The article titled "The Ottawa trucker convoy is rooted in Canada’s settler colonial history" is written by Taylor Dysart – a Ph.D. candidate in the department of history and sociology of science at the University of Pennsylvania.
"The convoy has amassed significant support; its (now removed) GoFundMe raised more than $10 million (CAD) and it has been celebrated by several center-right and right-wing public figures, including Elon Musk, Joe Rogan, and former President Donald Trump.
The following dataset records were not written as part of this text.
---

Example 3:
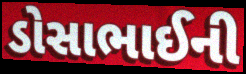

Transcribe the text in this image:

ડોસાભાઈની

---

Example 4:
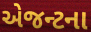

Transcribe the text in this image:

એજન્ટના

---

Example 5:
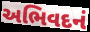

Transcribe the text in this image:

અભિવદનં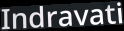
Indravati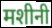
मशीनी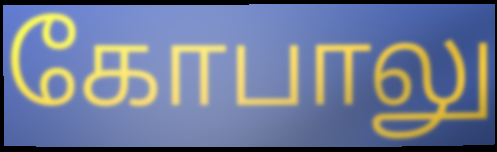
கோபாலுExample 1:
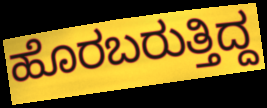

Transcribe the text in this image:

ಹೊರಬರುತ್ತಿದ್ದ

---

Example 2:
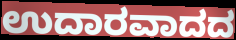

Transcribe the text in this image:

ಉದಾರವಾದದ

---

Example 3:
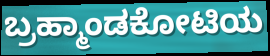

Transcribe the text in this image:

ಬ್ರಹ್ಮಾಂಡಕೋಟಿಯ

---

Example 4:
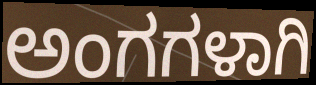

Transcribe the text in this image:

ಅಂಗಗಳಾಗಿ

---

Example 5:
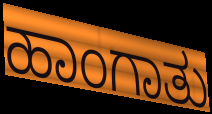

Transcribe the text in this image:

The Freedom Convoy now touts itself as an 'Anti ALL MANDATES Movement,' desiring to remove all public health mandates," Dysart asserted.
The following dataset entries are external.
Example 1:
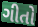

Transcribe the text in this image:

ગીતો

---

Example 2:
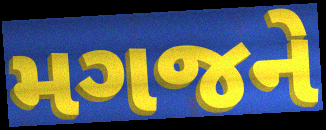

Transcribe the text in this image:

મગજને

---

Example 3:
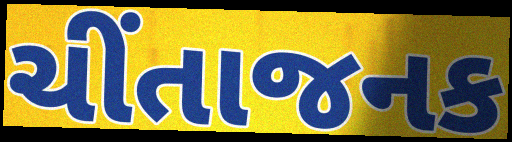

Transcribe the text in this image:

ચીંતાજનક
"While the convoy’s supporters have characterized the protest as a peaceful movement, uninformed by 'politics, race, religion, or any personal beliefs,' many supporters have been associated with or expressed racist, Islamophobic, and white-supremacist views," Dysart stated.
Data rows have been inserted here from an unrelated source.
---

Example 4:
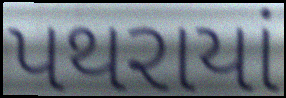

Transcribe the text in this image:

પથરાયાં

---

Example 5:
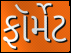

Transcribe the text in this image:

ફૉર્મેટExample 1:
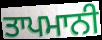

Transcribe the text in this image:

ਤਾਪਮਾਨੀ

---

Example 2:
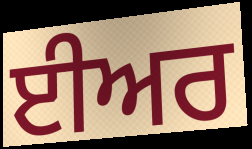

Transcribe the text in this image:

ਈਅਰ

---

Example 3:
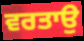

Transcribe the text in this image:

ਵਰਤਾਉ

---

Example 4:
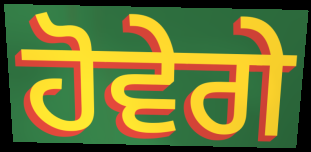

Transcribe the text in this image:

ਹੋਵੇਗੇ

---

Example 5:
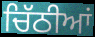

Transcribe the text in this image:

ਚਿੱਠੀਆਂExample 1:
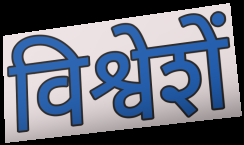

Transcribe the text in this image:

विश्वेशें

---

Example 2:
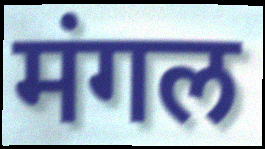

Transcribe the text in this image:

मंगल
"The convoy has surprised onlookers in the United States and Canada, both because of the explicitly racist and violent perspectives of some of the organizers and because the action seems to violate norms of Canadian 'politeness,'" Dysart claimed. "But the convoy represents the extension of a strain of Canadian history that has long masked itself behind 'peacefulness' or ‘unity’: settler colonialism."
"The history of Canadian settler colonialism and public health demonstrates how both overt white-supremacist claims and seemingly more inert nationalistic claims about 'unity' and 'freedom' both enable and erase ongoing harm to marginalized communities," Dysart wrote.
"The primarily white supporters of the Freedom Convoy argue that pandemic mandates infringe upon their constitutional rights to freedom," the WaPo writer continued. "The notion of ‘freedom’ was historically and remains intertwined with whiteness, as historian Tyler Stovall has argued."
In Stovall's book "White Freedom: The Racial History of an Idea," he contends that the Statue of Liberty "promised both freedom and whiteness to European immigrants." The book allegedly "provides vital new perspectives on the inherent racism behind our most cherished beliefs about freedom, liberty, and human rights."
Dysart alleged, "The belief that one’s entitlement to freedom is a key component of white supremacy. This explains why the Freedom Convoy members see themselves as entitled to freedom, no matter the public health consequences to those around them."
A real sentence published in The Washington Post.pic.twitter.com/6RGuS2Xntn— TheBlaze (@TheBlaze) 1645214119
The article was widely slammed on Twitter.
Journalist Tom Elliott: "Evidently Not a Parody: UPenn Prof. Taylor Dysart argues Canada’s civil rights protest is premised on 'white supremacy.'"
Associate editor Liz Wolfe: "When you call everything 'white supremacy,' the term ceases to have any effect whatsoever."
Political commentator Dinesh D'Souza: "If freedom is a white supremacist notion, as this @washingtonpost article insists, what should we be aiming for instead? Unfreedom? Incarceration? Slavery?"
Sen. Tom Cotton (R-Ark.): "Why do conservatives want to keep critical race theory out of schools? Because it leads to the insane belief that 'one's entitlement to *freedom* is a key component of White supremacy.'"
Rep. Chip Roy (R-Texas): "WaPo: Freedom is racist. Don’t worry! While Canadian Mounties trample citizens."
It wasn't only the Washington Post that reduced the trucker protest against vaccine mandates in Ottawa to simply "white supremacy."
"This op-ed argues that the Ottawa 'Freedom Convoy' is really about white supremacy and white nationalism," according to an article in Teen Vogue titled "Canada’s 'Freedom Convoy' Trucker Protests Aren’t About Freedom."
"The protests have included white supremacist and white nationalist imagery, and in that inclusion have given rise to the false and dangerous supposition that those views are a function of freedom, amplifying existing threats to public safety," freelance writer Erica Marrison claimed in the progressive outlet.